Large Animal Games, the wise, wacky new comedy by Atlanta playwright Steve Yockey, is fun, invigorating, sexy, enlightening, and must be seen. This may not be easy, because it’s playing at Dad’s Garage in its very intimate Top Shelf theatre and is already starting to sell out, so you must act quickly (as soon as you read this review). Directly by Melissa Foulger and featuring a top notch cast of seven, it runs through November 29, mainly on weekends. It’s the fastest one hour and 15 minutes you’ll spend in a theatre this year—guaranteed. And it’s a great stress-reliever; you’ll stop taking yourself and the whole human race so seriously.

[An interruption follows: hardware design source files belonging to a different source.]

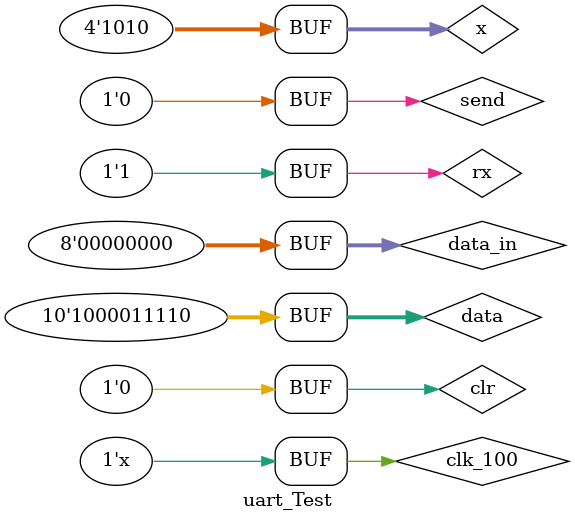
<source format=v>
`timescale 1ns / 1ps


module uart_Test;

	// Inputs
	reg clk_100;
	reg rx;
	reg [7:0] data_in;
	reg send;
	reg clr;

	// Outputs
	wire tx;
	wire led_rx;
	wire led_tx;
	wire [7:0] data_out;
	wire busy;
	wire ready;
	
	//local
	reg [9:0] data;
	reg [3:0] x;

	// Instantiate the Unit Under Test (UUT)
	uart uut (
		.clk_100(clk_100), 
		.tx(tx), 
		.rx(rx), 
		.led_rx(led_rx), 
		.led_tx(led_tx), 
		.data_in(data_in), 
		.data_out(data_out), 
		.send(send), 
		.busy(busy), 
		.clr(clr), 
		.ready(ready)
	);

	always begin
		#5 clk_100 = ~clk_100;
	end
	
	initial begin
		// Initialize Inputs
		clk_100 = 0;
		rx = 1;
		data_in = 0;
		clr = 0;
		send = 0;
		//
		//reset to finish 00100011
		#104160
      
		#1041600
		data =10'b 1000011110;
		for(x = 0 ; x<10; x= x + 1) begin
			#104160 rx=data[x];
		end	
		
		#1041600
		data =10'b 1000011110;
		for(x = 0 ; x<10; x= x + 1) begin
			#104160 rx=data[x];
		end	
		
		
		
	
		end
      
endmodule


</source>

What’s it about? Let’s see: Rose (Erin Burnett) has just returned from a stimulating trip to Spain and has brought with her a super-sexy bullfighter named Miguel (Louis Gregory), who speaks no English. This is no problem for Rose, but her roommate Valerie is nonplussed. Valerie (Shannon Byrd), however, has just developed what can only be called an erotic fixation with high-powered rifles (the NRA’s dream citizen) and a desire to shoot large animal game, and is soon off to Kenya.
Then there’s Alicia and Stan (Whitney Millsap and Clint Sowell), engaged to be married. Alicia’s a glitzy power-shopper and Stan, well—Stan has entered a phase of his young life when he feels compelled to bare personal secrets. (I was about to post a spoiler alert here; but instead, rest assured, I’ll not tell everything—promise.)
The narrator of the evening is the flamboyant Jimmy (Joe Sykes), who owns a tiny lingerie shop which figures prominently in the play. Mr. Sykes treads a bit gingerly with his character; he even comments in program notes that he hopes he doesn’t offend anybody. I don’t get it: Jimmy, who is quite omniscient and empathetic, should be having more fun than anyone.
Meanwhile, Rose’s girlfriend Nicole (Alison Hastings) discovers the dreamy Miguel, and nature takes its course. “Nobody’s perfect!” one character comments, and this is a key idea in the play: The mirrors that we hold up to ourselves and others are usually more self-deceptive than deceiving. Why not enjoy your uniqueness and your quirks? Nothing assures more joy in your life than self-acceptance. Miguel: “It’s all a game, Nicole; enjoy the sport.” Oops—he speaks no English. It’s a mystery (remember Shakespeare in Love?)!
As it progresses, Large Animal Games becomes more and more like a fine Almodovar movie—ever more deliciously manic and loopy. “It’s a matter of perspective,” says Jimmy. Director Foulger has a keen sense of the rollicking pace, and her actors are right with her, carrying us with them. And somehow, in the midst of all the wackiness in this short play, human truths begin to emerge.
“Give yourself over, and you can become anyone,” says Miguel. Reinvention and transformation are indeed possible in your life. But forget about that now; just go. I may even perform the ultimate horror for a theatre critic: see it again and pay for my ticket! See you there.